The Boston Globe writes that Canada's gay marriage push is in trouble. It seems that there is a real backlash brewing and liberal MPs are starting to run scared. It seems that canadians are foregoing the usual 'blow off steam and then give in' tactic that usually dooms most reaction to judicial legislation and are quietly giving signs that they will be expressing their opinions in a quiet, civilized throw the bums out movement.

And people say it's hard to tell the difference between Canada and the US.

Posted by TMLutas at 11:59 AM

August 24, 2003

The right to be unhumane

The City Comforts Blog links back to my observations about conservative/libertarian urban planning. Unfortunately, there's a little gotcha in his response. He writes "I would be delighted to hear practical, conservative alternatives which do not deny the goal of humane urban form as a way of achieving it". The problem is that a pro-freedom solution to the problem will always deny an end result as the only possible solution to a problem.
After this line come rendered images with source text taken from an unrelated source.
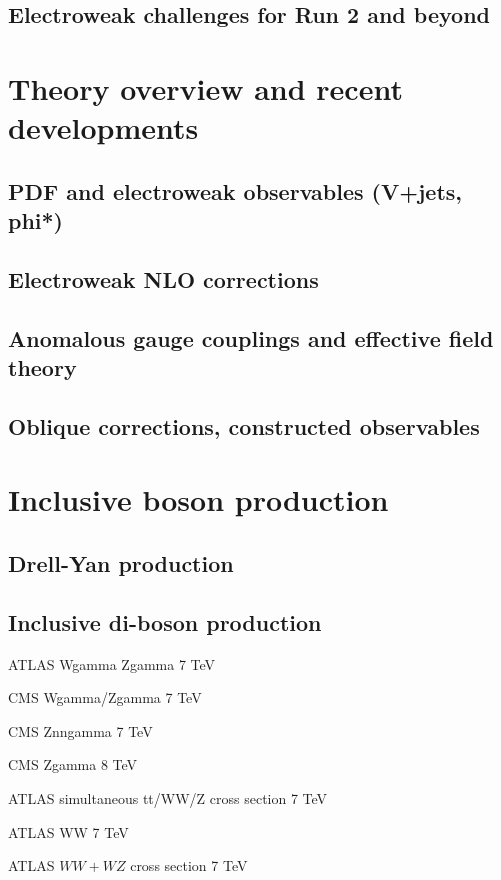 \documentclass[12pt]{iopart}
\begin{document}
\subsection{Electroweak challenges for Run 2 and beyond}

\section{Theory overview and recent developments}
\subsection{PDF and electroweak observables (V+jets, phi*)}
\subsection{Electroweak NLO corrections}
\subsection{Anomalous gauge couplings and effective field theory}
\subsection{Oblique corrections, constructed observables}


\section{Inclusive boson production}
\subsection{Drell-Yan production}

\subsection{Inclusive di-boson production}

ATLAS Wgamma Zgamma 7 TeV~\cite{Aad:2013izg}

CMS Wgamma/Zgamma 7 TeV~\cite{Chatrchyan:2013fya}

CMS Znngamma 7 TeV~\cite{Chatrchyan:2013nda}

CMS Zgamma 8 TeV~\cite{Khachatryan:2015kea}


ATLAS simultaneous tt/WW/Z cross section 7 TeV~\cite{Aad:2014jra}

ATLAS WW 7 TeV~\cite{ATLAS:2012mec}

ATLAS $WW+WZ$ cross section 7 TeV~\cite{Aad:2014mda}
\end{document}
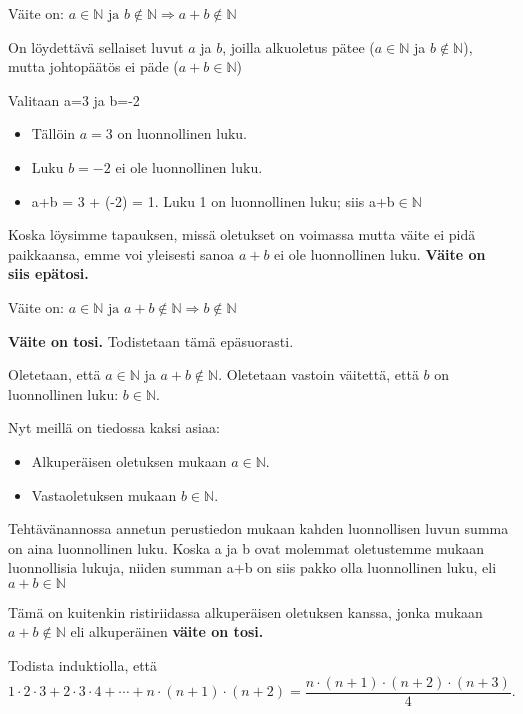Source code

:\documentclass[12pt,a4paper]{article}
\newcommand{\N}{\mathbb{N}}
\begin{document}
  \begin{alakohta}
  \item %
    Väite on: $a\in\N \textrm{ ja } b\notin\N \Rightarrow a+b\notin\N$

    On löydettävä sellaiset luvut $a$ ja $b$, joilla alkuoletus pätee
    ($a\in\N$ ja $b\notin\N$), mutta johtopäätös ei päde ($a+b\in\N$)

    Valitaan a=3 ja b=-2
    \begin{itemize}
      \item Tällöin $a=3$ on luonnollinen luku.
      \item Luku $b=-2$ ei ole luonnollinen luku.
      \item a+b = 3 + (-2) = 1. Luku 1 on luonnollinen luku; siis a+b$\in\N$
    \end{itemize}
    Koska löysimme tapauksen, missä oletukset on voimassa mutta väite
    ei pidä paikkaansa, emme voi yleisesti sanoa $a+b$ ei ole
    luonnollinen luku. \textbf{Väite on siis epätosi.} 

  \item %
    Väite on: $a\in\N \textrm{ ja } a+b\notin\N \Rightarrow b\notin\N$

    \textbf{Väite on tosi.} Todistetaan tämä epäsuorasti.

    Oletetaan, että $a\in\N$ ja $a+b\notin\N$. Oletetaan vastoin väitettä,
    että $b$ on luonnollinen luku: $b\in\N$.

    Nyt meillä on tiedossa kaksi asiaa:
    \begin{itemize}
      \item Alkuperäisen oletuksen mukaan $a\in\N$.
      \item Vastaoletuksen mukaan $b\in\N$.
    \end{itemize}
    Tehtävänannossa annetun perustiedon mukaan kahden luonnollisen luvun
    summa on aina luonnollinen luku. Koska a ja b ovat molemmat
    oletustemme mukaan luonnollisia lukuja, niiden summan a+b on siis
    pakko olla luonnollinen luku, eli $a+b\in\N$

    Tämä on kuitenkin ristiriidassa alkuperäisen oletuksen kanssa,
    jonka mukaan $a+b\notin\N$ eli alkuperäinen \textbf{väite on tosi.} 
\end{alakohta}






\pagebreak
{}
Todista induktiolla, että
\[
1\cdot 2 \cdot 3 + 2\cdot 3\cdot 4 + \cdots + n\cdot (n+1) \cdot (n+2) = \frac{n\cdot(n+1)\cdot(n+2)\cdot(n+3)}{4}.
\]
\end{document}
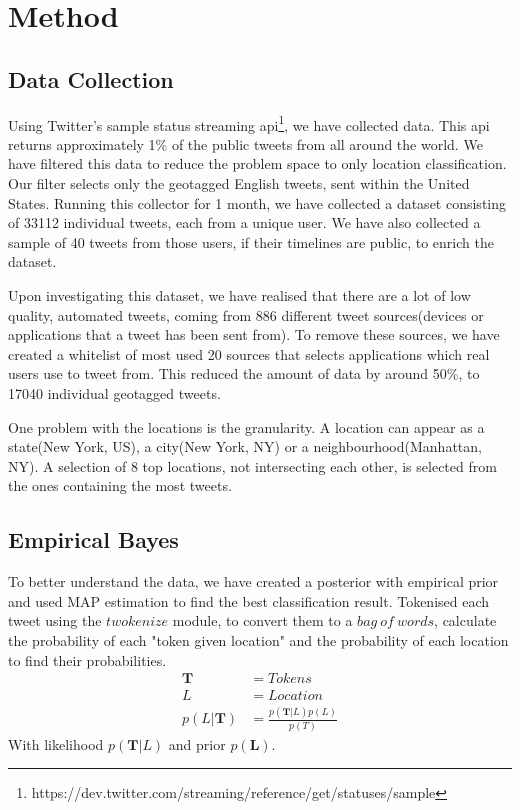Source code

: \documentclass[twoside,11pt]{article}
\begin{document}
\section{Method}
\subsection{Data Collection}
Using Twitter's sample status streaming api\footnote{https://dev.twitter.com/streaming/reference/get/statuses/sample}, we have collected data. This api returns approximately 1\% of the public tweets from all around the world. We have filtered this data to reduce the problem space to only location classification. Our filter selects only the geotagged English tweets, sent within the United States. Running this collector for 1 month, we have collected a dataset consisting of 33112 individual tweets, each from a unique user. We have also collected a sample of 40 tweets from those users, if their timelines are public, to enrich the dataset. 

Upon investigating this dataset, we have realised that there are a lot of low quality, automated tweets, coming from 886 different tweet sources(devices or applications that a tweet has been sent from). To remove these sources, we have created a whitelist of most used 20 sources that selects applications which real users use to tweet from. This reduced the amount of data by around 50\%, to 17040 individual geotagged tweets. 

One problem with the locations is the granularity. A location can appear as a state(New York, US), a city(New York, NY) or a neighbourhood(Manhattan, NY). A selection of 8 top locations, not intersecting each other, is selected from the ones containing the most tweets.

\subsection{Empirical Bayes}
To better understand the data, we have created a posterior with empirical prior\cite{carlin1997bayes} and used MAP estimation\cite{degrooth} to find the best classification result. Tokenised each tweet using the $twokenize$ module\cite{gimpel2011part}, to convert them to a $bag\ of\ words$, calculate the probability of each "token given location" and the probability of each location to find their probabilities. 
\begin{equation*}
\begin{split}
\mathbf{T} &= Tokens \\
L &= Location \\
p(L|\mathbf{T}) &= \frac{p(\mathbf{T} | L)p(L)}{p(T)}
\end{split}
\end{equation*}
With likelihood $p(\mathbf{T} | L)$ and prior $p(\mathbf{L})$. 
\end{document}
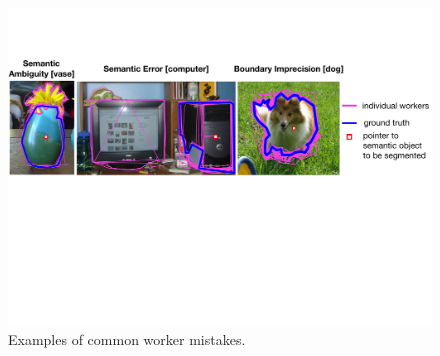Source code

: \begin{figure}[h!]
    \centering
    \includegraphics[width=\linewidth]{plots/errors.pdf}
    \caption{Examples of common worker mistakes.}%
    \label{error_examples}
\end{figure}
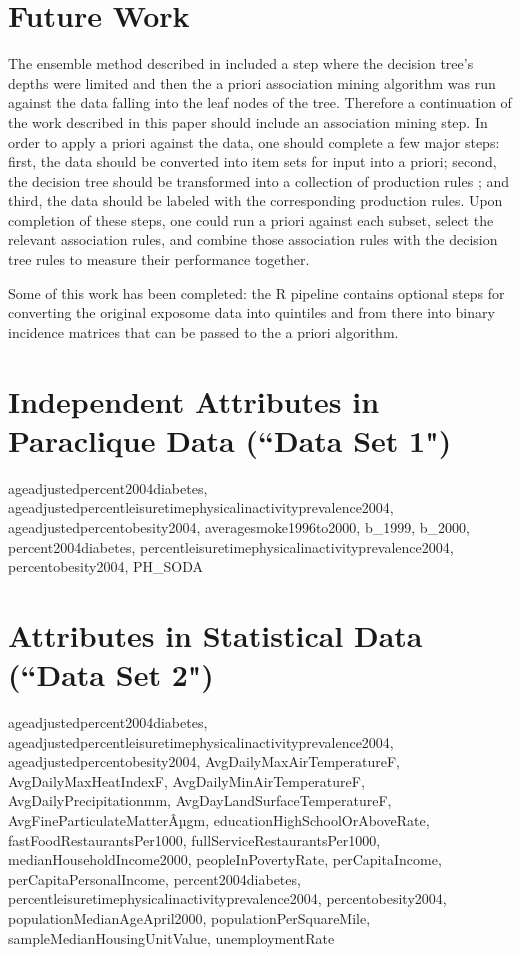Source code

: \documentclass[conference,compsoc]{IEEEtran}
\begin{document}
\section{Future Work}

The ensemble method described in \cite{datta} included a step where the decision tree's depths were limited and then the a priori association mining algorithm
was run against the data falling into the leaf nodes of the tree. Therefore a continuation of the work described in this paper should include an association
mining step. In order to apply a priori against the data, one should complete a few major steps: first, the data should be converted into item sets for 
input into a priori; second, the decision tree should be transformed into a collection of production rules \cite{quinlan2}; and third, the data should be labeled with 
the corresponding production rules. Upon completion of these steps, one could run a priori against each subset, select the relevant association rules, and
combine those association rules with the decision tree rules to measure their performance together.

Some of this work has been completed: the R pipeline contains optional steps for converting the original exposome data into quintiles and from there
into binary incidence matrices that can be passed to the a priori algorithm.

\appendices

\section{Independent Attributes in Paraclique Data (``Data Set 1")}

ageadjustedpercent2004diabetes, 
ageadjustedpercentleisuretimephysicalinactivityprevalence2004, 
ageadjustedpercentobesity2004, 
averagesmoke1996to2000,
b\_1999,
b\_2000,
percent2004diabetes,
percentleisuretimephysicalinactivityprevalence2004,
percentobesity2004, 
PH\_SODA

\section{Attributes in Statistical Data (``Data Set 2")}

ageadjustedpercent2004diabetes,
ageadjustedpercentleisuretimephysicalinactivityprevalence2004, 
ageadjustedpercentobesity2004, 
AvgDailyMaxAirTemperatureF, 
AvgDailyMaxHeatIndexF, 
AvgDailyMinAirTemperatureF, 
AvgDailyPrecipitationmm, 
AvgDayLandSurfaceTemperatureF, 
AvgFineParticulateMatterÂµgm, 
educationHighSchoolOrAboveRate, 
fastFoodRestaurantsPer1000,
fullServiceRestaurantsPer1000,
medianHouseholdIncome2000, 
peopleInPovertyRate, 
perCapitaIncome, 
perCapitaPersonalIncome, 
percent2004diabetes, 
percentleisuretimephysicalinactivityprevalence2004, 
percentobesity2004, 
populationMedianAgeApril2000, 
populationPerSquareMile, 
sampleMedianHousingUnitValue, 
unemploymentRate
\end{document}
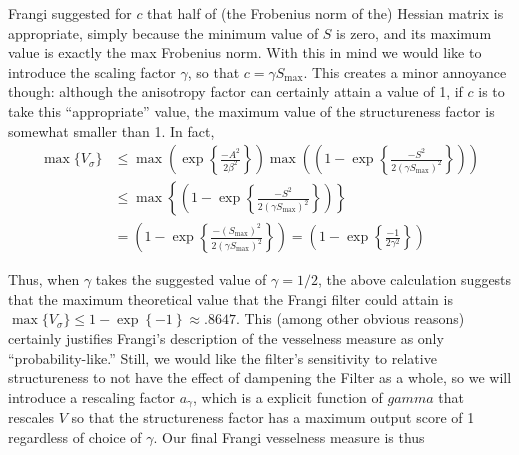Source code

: Frangi suggested for $c$ that half of (the Frobenius norm of the) Hessian matrix is appropriate, simply because the minimum value of $S$ is zero, and its maximum value is exactly the max Frobenius norm. With this in mind we would like to introduce the scaling factor
$\gamma$, so that $ c = \gamma S_{\max}$. This creates a minor annoyance though: although the anisotropy factor can certainly attain a value of 1, if $c$ is to take this ``appropriate'' value, the maximum value of the structureness factor is somewhat smaller than 1. In fact,
\begin{equation}
\begin{aligned}
\max\{V_\sigma\} &\le \max\left(
\exp\left\{\frac{-A^2}{2\beta^2}\right\}
\right)
\max\left(
\left(1 - \exp\left\{\frac{-S^2}{2(\gamma S_{\max})^2}\right\}\right)
\right) \\
&\le \max\left\{
\left(1 - \exp\left\{\frac{-S^2}{2(\gamma S_{\max})^2}\right\}\right)
\right\} \\
&= 
\left(1 - \exp\left\{\frac{-(S_{\max})^2}{2(\gamma S_{\max})^2}\right\}
\right)
= \left(1 - \exp\left\{\frac{-1}{2\gamma^2}\right\}
\right)
\end{aligned}
\end{equation}

Thus, when $\gamma$ takes the suggested value of $\gamma = 1/2$, the above calculation suggests that
the maximum theoretical value that the Frangi filter could attain is
$ \max \{ V_\sigma \} \le 1 - \exp\left\{ -1 \right\} \approx .8647$.
This (among other obvious reasons) certainly justifies Frangi's description of the vesselness measure as only ``probability-like.'' Still, we would like the filter's sensitivity to relative structureness to not have the effect of dampening the Filter as a whole, so we will introduce a rescaling factor $a_\gamma$, which is a explicit function of $gamma$ that rescales $V$ so that the structureness factor has a maximum output score of 1 regardless of choice of $\gamma$. Our final Frangi vesselness measure is thus

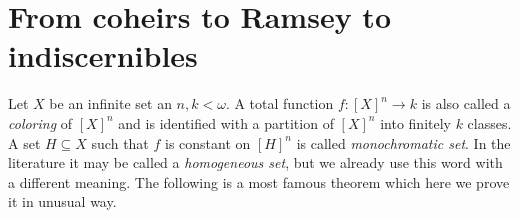 \documentclass[creche.tex]{subfiles}
\begin{document}


% 



% 



\section{From coheirs to Ramsey to indiscernibles}
\label{Ramsey}

\def\medrel#1{\parbox[t]{6ex}{$\displaystyle\hfil #1$}}
\def\ceq#1#2#3{\parbox[t]{9ex}{$\displaystyle #1$}\medrel{#2}{$\displaystyle #3$}}


Let $X$ be an infinite set an $n,k<\omega$. A total function $f:[X]^n\to k$ is also called a \emph{coloring\/} of $[X]^n$ and is identified with a partition of $[X]^n$ into finitely $k$ classes. A set $H\subseteq X$ such that $f$ is constant on $[H]^n$ is called \emph{monochromatic set}. In the literature it may be called a \emph{homogeneous set}, but we already use this word with a different meaning. The following is a most famous theorem which here we prove it in unusual way.
\end{document}
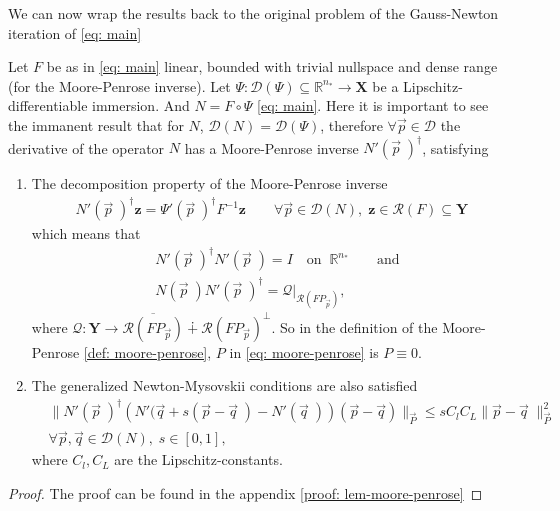 We can now wrap the results back to the original problem of the Gauss-Newton
iteration of \ref{eq: main}
\begin{lemma}
    \label{lem: moore-penrose}
    Let $F$ be as in \ref{eq: main} linear, bounded with trivial nullspace
    and dense range (for the Moore-Penrose inverse). Let $\Psi:
    \mathcal{D}(\Psi)\subseteq \mathbb{R}^{n_*} \to \mathbf{X}$ be a
    Lipschitz-differentiable immersion. And $N = F\circ \Psi$ \ref{eq: main}.
    Here it is important to see the immanent result that for $N$,
    $\mathcal{D}(N) = \mathcal{D}(\Psi)$, therefore $\forall \vec{p} \in
    \mathcal{D}$ the derivative of the operator $N$ has a Moore-Penrose
    inverse $N'(\vec{p}\;)^{\dagger}$, satisfying
    \begin{enumerate}
        \item The decomposition property of the Moore-Penrose inverse
            \begin{align}
                N'(\vec{p}\;)^{\dagger}\mathbf{z} =
                \Psi'(\vec{p}\;)^{\dagger}F^{-1}\mathbf{z} \qquad \forall
                \vec{p} \in \mathcal{D}(N),\; \mathbf{z} \in \mathcal{R}(F)
                \subseteq \mathbf{Y}
            \end{align}
            which means that
            \begin{align}
                &N'(\vec{p}\;)^{\dagger}N'(\vec{p}\;) = I \quad \text{on} \;\;
                \mathbb{R}^{n_*} \qquad \text{and}\\
                &N(\vec{p}\;)N'(\vec{p}\;)^{\dagger} =
                \mathcal{Q}|_{\mathcal{R}(FP_{\vec{p}})},
            \end{align}
            where $\mathcal{Q} : \mathbf{Y} \to
            \overline{\mathcal{R}(FP_{\vec{p}})}\dotplus\mathcal{R}(FP_{\vec{p}})^{\perp}$.
            So in the definition of the Moore-Penrose
            \ref{def: moore-penrose},
            $P$ in \ref{eq: moore-penrose} is $P \equiv 0$.
        \item The generalized Newton-Mysovskii conditions are also satisfied
            \begin{align}
                &\big\| N'(\vec{p}\;)^{\dagger}\left( N'(\vec{q} + s(\vec{p} -
                \vec{q}\;) - N'(\vec{q}\;)\right) (\vec{p} - \vec{q})
                \big\|_{\vec{P}}
                \leq s C_l C_L \|\vec{p} - \vec{q} \;\|^{2}_{\vec{P}}\\
                & \forall \vec{p}, \vec{q} \in \mathcal{D}(N), \; s \in[0,
                1],
            \end{align}
            where $C_l, C_L$ are the Lipschitz-constants.
    \end{enumerate}
\end{lemma}
\begin{proof}
    The proof can be found in the appendix \ref{proof: lem-moore-penrose}
\end{proof}

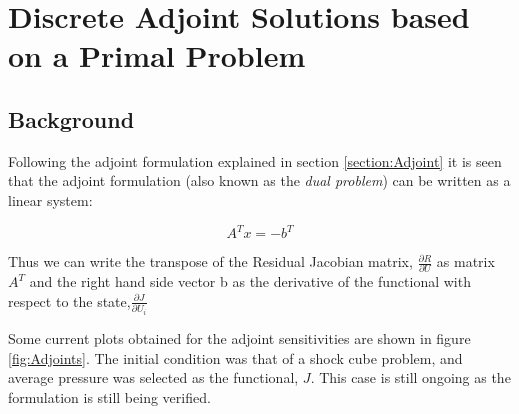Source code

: \section{Discrete Adjoint Solutions based on a Primal Problem}
\label{section:Discrete_Adjoint}
\subsection{Background}

Following the adjoint formulation explained in section \ref{section:Adjoint} it is seen that the adjoint formulation (also known as the \textit{dual problem}) can be written as a linear system:

\begin{equation}
A^Tx = -b^T
\end{equation}

Thus we can write the transpose of the Residual Jacobian matrix, $\frac{\partial{R}}{\partial{U}}$ as matrix $A^T$ and the right hand side vector b as the derivative of the functional with respect to the state,$\frac{\partial{J}}{\partial{U_i}}$\par

Some current plots obtained for the adjoint sensitivities are shown in figure \ref{fig:Adjoints}. The initial condition was that of a shock cube problem, and average pressure was selected as the functional, $J$. This case is still ongoing as the formulation is still being verified.\par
That's the very definition of freedom, the ability to choose to pick the optimal solution or not without outside forces coercing you. So a libertarian solution, even if it creates a great deal of net social benefit over all other solutions and greatly improves the present state of land use planning, is ultimately always going to be less efficient in creating new urbanist paradises then an imposed solution because a libertarian solution would always seek to minimize coercion and coercion, taken in isolation, is very efficient.

Posted by TMLutas at 05:33 PM

July 18, 2003

Europe's population implosion

On the 14th, I tangentially mentioned the european problem of a population implosion and did 'research by Google', quickly searching the first few google links to get a high fact content backup to the allegation. I should have dug deeper. Here's a better article that makes the same point that comes for a more reputable source.

Can European pride withstand being a long-term shrinking influence in the world? Which way are the straight line projections going to be wrong?

Posted by TMLutas at 08:45 PM

July 09, 2003

One step away from the surveillance state

Slashdot has an article about yesterday's passage of the 2004 Defense Department Authorization Act. The House of Representatives has inserted language limiting TIA (now Terrorism Information Awareness, nee Total Information Awareness) to military operations conducted entirely overseas or to domestic operations conducted entirely on non-US citizens. Anything else requires explicit Congressional approval (which does not seem to be forthcoming). It's a positive move (in a two steps forward, one step back kind of way) away from the orwellian nightmare of lost liberties that everyone worries over in this war.

The Federation of American Scientists has mirrored the relevant text.

A litle warning, Slashdot has a no-delete policy on its commentary. There are often gems there but also some stuff that should be kept away from the children. Be aware.